What to do ▸
- A) In the excerpt on indigenous peoples' history, why are the leaders of the 1780-81 movements considered the true liberators from colonial domination?
- B) List every form of exploitation the excerpt on indigenous peoples' history names as part of the expansion of Spanish mercantile capitalism.
- C) Resume the excerpt on indigenous peoples' history after its final sentence and continue it.

Prior to the arrival of the Spaniards we had a strong community tradition. Hunger, theft and dishonesty were unknown. In the Andean region our ayllus, markas, suyus were the basis of a great civilization in which autonomy and the diversity of our forms of work were respected. Different peoples shared the vast eastern plains, living in freedom and respecting each other. They worked as gold and silversmiths, creating music, developing elaborate hunting, fishing and gathering methods, always respectful of the environment.

This autonomous development was interrupted violently by the Spanish invasion in 1492. Since then we have been reduced to the condition of a colonized people referred to generically as “Indians.” We have been stripped of sovereignty over our territories. Even our dignity as human beings has been denied. The expansion of Spanish mercantile capitalism through theft, encomiendas, mercedes, tributo, reducciones, misiones, serfdom, mit’a and other forms of exploitation and undermining our culture has fragmented our society. Alien systems such as private property and the exploitation of the majority by the minority have been imposed on us. Colonial domination introduced a long period of systematic exclusion of our people from the structures of political and economic power and destroyed all forms of self-determination. We have been forced to bury our own social practices and forms of life in cultural clandestinity.

Our people have not been passive. Our history is one of permanent and tenacious struggle against those who have tried to dominate us. Since conquistadors set foot on our soil, all our peoples — Aymaras, Qhechwas, Tupiwaranies, Ayoreodes, etc. — have risen against injustice in pursuit of liberation.

The great freedom movements of 1780-81 shook the foundations of colonial domination and showed that colonial power was not invincible. Therefore we consider the true liberators from colonial domination to have been Tomás, Dámasco and Nicolas Katari in the Potosí region, Túpac Amaru and Micaela Bastidas in the Cuzco region, Andrés Túpac Amaru and Gregoria Apasa in the valleys north of La Paz and Túpac Katari and Bartolina Sisa in the Altiplano. The seeds of liberation sown by the katarist struggles descended from the Apolobamba Mountains and extended towards the eastern plains. In 1804, an Indian from the plains called Pedro Ignacio Muiba, together with the cacique of San Pedro, Manuel Maraza, disregarding the authority of the Spanish Governor, freed all slaves of the carayana adventurers who had taken over land and deprived its true natural owners of their freedom.

The emergence of the republic was of no benefit to us. The Olañetas, Murillos, Caceres and other criollo heroes changed from the side of the Spanish monarchy to the criollo side, wresting from us the anticolonial struggle, to inherit the privileges previously enjoyed by the Spaniards. This is why, since the foundation of the republic, the criollos were an ineffective substitute for the colonial power and were only able to construct a caricature of a republic. They retained the colonial structures and the same relations of exploitation and oppression. Our taxes have continued to sustain the economy of the new republic. Criollo latifundistas continued to expropriate our lands, subjecting us to pongeaje. The extermination of native people was intensified in the eastern plains with the exploitation of quinine (Peruvian bark) and rubber, devastating the rich lands of Moxos, depriving the area of its rich natural and human resources. Ultimately this culminated in the breaking-up of the country’s territory.

[Collected data]
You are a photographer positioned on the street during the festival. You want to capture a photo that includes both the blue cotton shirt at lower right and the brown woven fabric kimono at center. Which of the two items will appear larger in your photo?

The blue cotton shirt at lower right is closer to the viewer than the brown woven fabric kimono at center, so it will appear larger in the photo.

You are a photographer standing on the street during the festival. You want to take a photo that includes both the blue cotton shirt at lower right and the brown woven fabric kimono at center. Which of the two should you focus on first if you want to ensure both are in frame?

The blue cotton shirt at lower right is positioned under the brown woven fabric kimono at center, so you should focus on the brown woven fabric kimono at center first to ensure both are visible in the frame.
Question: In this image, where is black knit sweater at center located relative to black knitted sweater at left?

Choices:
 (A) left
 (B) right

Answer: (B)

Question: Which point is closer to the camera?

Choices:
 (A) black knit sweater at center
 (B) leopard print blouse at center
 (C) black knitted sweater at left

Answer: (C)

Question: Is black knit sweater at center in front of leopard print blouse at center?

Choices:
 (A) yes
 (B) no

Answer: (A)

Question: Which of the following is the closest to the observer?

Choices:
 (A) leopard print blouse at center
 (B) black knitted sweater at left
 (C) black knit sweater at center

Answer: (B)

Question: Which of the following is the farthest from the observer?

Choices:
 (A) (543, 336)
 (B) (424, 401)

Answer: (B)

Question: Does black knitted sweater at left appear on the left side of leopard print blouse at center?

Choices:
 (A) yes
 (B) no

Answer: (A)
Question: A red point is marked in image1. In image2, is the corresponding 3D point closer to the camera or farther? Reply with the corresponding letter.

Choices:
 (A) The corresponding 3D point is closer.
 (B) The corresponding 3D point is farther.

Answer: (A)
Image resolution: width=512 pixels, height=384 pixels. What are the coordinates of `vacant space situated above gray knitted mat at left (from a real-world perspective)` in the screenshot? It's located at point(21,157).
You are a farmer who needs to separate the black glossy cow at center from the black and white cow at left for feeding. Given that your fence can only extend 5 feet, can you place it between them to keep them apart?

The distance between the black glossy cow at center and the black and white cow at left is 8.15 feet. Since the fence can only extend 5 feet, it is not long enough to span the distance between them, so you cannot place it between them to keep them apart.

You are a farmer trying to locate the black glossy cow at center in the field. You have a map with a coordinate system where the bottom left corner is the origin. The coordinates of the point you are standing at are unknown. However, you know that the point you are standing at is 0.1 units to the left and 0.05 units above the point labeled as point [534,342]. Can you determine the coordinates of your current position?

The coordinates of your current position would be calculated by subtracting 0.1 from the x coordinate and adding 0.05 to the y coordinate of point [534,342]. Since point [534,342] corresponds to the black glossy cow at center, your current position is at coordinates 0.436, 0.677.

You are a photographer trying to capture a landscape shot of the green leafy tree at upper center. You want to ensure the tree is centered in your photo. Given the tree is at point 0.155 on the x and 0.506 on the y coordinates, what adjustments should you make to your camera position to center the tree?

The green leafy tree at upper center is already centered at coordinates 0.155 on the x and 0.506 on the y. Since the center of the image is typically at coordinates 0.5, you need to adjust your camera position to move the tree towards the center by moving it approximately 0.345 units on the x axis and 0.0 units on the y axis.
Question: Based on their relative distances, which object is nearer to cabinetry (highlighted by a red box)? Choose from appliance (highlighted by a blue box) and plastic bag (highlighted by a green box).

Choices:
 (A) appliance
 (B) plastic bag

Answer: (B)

Replies ▸
- A) The excerpt calls them the true liberators because the great freedom movements of 1780-81 shook the foundations of colonial domination. These movements also showed that colonial power was not invincible.

- B)
- theft
- encomiendas
- mercedes
- tributo
- reducciones
- misiones
- serfdom
- mit'a

- C)
Discrimination and racial oppression were strengthened by the introduction of the restricted vote and numerous prohibitions. Peasants were not allowed to walk freely through the streets and plazas of the cities. We could not vote or be elected. In the plains we did not even have the right to a life of our own because we lived under conditions of slavery. Using every possible means from massacre to a systematic denial of our identity and our cultural values, the oligarchy tried to eliminate us.

But ours is not only a history of humiliation: it is also one of struggle to change this unfair criollo society inherited from colonial times. Many uprisings, including those led by Zárate Willka, Apiyawaiki Tumpa, Santos Marka T’ula, the communities of Jesús de Machaka, Caquiaviri, Chayanta, are evidence of this. They were repressed brutally by the oligarchy. After treating us as second class people, they attempted to force us to become citizens so that we should offer our lives in the front line trenches in the Chaco war. They used us as cannon fodder to defend the republican pro-imperialist oligarchy. They vented their fury against our Guarani brothers for whom frontiers had no meaning.

Nevertheless, the blood spilled in the Chaco was not in vain: it nurtured the awakening of a new conscience among the peasantry.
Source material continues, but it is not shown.